----- Data for this task

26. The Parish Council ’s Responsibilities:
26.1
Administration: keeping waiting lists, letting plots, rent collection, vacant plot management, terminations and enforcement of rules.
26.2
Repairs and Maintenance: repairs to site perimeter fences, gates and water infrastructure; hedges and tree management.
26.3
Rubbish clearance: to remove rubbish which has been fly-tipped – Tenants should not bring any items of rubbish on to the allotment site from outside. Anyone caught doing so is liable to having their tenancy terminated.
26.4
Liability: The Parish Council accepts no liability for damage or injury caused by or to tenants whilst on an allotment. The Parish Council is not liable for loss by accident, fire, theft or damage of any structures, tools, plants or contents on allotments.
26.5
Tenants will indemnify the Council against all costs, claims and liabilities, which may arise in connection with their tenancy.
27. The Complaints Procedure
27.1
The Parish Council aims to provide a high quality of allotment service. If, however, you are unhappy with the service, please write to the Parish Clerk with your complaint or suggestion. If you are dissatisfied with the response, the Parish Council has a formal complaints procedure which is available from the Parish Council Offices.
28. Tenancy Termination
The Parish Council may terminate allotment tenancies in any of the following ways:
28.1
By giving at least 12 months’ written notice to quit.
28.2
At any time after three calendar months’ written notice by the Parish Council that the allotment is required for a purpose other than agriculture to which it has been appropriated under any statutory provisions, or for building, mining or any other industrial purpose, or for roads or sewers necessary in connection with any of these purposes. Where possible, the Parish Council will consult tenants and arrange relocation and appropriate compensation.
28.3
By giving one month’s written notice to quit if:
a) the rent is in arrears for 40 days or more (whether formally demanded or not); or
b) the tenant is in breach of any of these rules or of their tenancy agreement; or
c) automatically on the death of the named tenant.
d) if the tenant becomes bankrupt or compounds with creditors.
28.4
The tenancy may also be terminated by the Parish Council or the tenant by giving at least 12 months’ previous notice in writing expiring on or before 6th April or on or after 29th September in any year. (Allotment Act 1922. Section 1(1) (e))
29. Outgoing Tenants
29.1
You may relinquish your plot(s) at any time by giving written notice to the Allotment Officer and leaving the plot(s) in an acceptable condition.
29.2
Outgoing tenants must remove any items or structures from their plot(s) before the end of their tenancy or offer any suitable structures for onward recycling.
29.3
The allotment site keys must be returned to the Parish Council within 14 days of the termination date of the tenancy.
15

----------
----- Data for this task

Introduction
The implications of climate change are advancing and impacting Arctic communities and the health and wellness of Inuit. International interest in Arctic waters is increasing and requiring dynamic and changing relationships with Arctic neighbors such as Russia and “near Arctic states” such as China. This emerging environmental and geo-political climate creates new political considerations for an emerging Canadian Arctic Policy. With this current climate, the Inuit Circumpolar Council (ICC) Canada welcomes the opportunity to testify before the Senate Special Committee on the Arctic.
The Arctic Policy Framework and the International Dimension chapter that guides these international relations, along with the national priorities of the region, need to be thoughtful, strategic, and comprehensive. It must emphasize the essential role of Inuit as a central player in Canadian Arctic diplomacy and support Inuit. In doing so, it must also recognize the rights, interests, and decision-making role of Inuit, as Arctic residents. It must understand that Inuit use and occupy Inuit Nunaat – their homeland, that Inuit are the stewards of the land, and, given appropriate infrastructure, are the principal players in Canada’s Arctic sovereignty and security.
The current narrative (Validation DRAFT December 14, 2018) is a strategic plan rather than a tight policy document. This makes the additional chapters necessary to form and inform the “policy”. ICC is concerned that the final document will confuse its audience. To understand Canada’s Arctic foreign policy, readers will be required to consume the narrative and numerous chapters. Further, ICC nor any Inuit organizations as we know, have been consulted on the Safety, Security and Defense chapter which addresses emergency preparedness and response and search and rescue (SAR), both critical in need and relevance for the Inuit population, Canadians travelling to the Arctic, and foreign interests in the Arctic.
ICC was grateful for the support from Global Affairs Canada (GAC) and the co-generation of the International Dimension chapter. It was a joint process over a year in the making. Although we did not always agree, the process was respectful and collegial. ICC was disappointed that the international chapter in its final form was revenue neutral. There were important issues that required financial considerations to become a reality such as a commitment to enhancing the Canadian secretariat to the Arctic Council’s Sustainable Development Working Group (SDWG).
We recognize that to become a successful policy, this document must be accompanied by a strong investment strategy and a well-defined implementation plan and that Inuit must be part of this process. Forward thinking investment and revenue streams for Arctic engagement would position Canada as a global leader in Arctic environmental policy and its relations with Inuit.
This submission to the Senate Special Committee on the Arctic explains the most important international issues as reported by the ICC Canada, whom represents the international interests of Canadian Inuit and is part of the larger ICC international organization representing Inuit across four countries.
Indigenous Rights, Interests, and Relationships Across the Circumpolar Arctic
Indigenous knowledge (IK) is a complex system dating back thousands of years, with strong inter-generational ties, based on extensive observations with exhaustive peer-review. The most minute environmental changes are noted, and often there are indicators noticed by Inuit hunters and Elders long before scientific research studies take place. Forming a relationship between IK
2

----------
----- Data for this task

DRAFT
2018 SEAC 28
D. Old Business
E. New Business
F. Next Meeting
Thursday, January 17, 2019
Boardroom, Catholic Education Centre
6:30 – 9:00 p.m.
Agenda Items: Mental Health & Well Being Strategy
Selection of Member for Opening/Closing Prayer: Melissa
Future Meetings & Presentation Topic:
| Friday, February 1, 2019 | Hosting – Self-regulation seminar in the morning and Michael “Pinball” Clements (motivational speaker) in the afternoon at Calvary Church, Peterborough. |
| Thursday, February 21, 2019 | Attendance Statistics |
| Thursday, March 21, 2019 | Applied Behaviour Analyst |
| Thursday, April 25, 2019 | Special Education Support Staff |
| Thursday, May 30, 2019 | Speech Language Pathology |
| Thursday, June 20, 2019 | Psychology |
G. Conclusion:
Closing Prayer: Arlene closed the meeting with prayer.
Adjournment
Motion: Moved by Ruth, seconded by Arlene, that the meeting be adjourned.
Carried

----------

Problem requirements -> Sift through the entries and copy every line with "infrastructure".

The answer ->
Repairs and Maintenance: repairs to site perimeter fences, gates and water infrastructure; hedges and tree management.
The Arctic Policy Framework and the International Dimension chapter that guides these international relations, along with the national priorities of the region, need to be thoughtful, strategic, and comprehensive. It must emphasize the essential role of Inuit as a central player in Canadian Arctic diplomacy and support Inuit. In doing so, it must also recognize the rights, interests, and decision-making role of Inuit, as Arctic residents. It must understand that Inuit use and occupy Inuit Nunaat – their homeland, that Inuit are the stewards of the land, and, given appropriate infrastructure, are the principal players in Canada’s Arctic sovereignty and security.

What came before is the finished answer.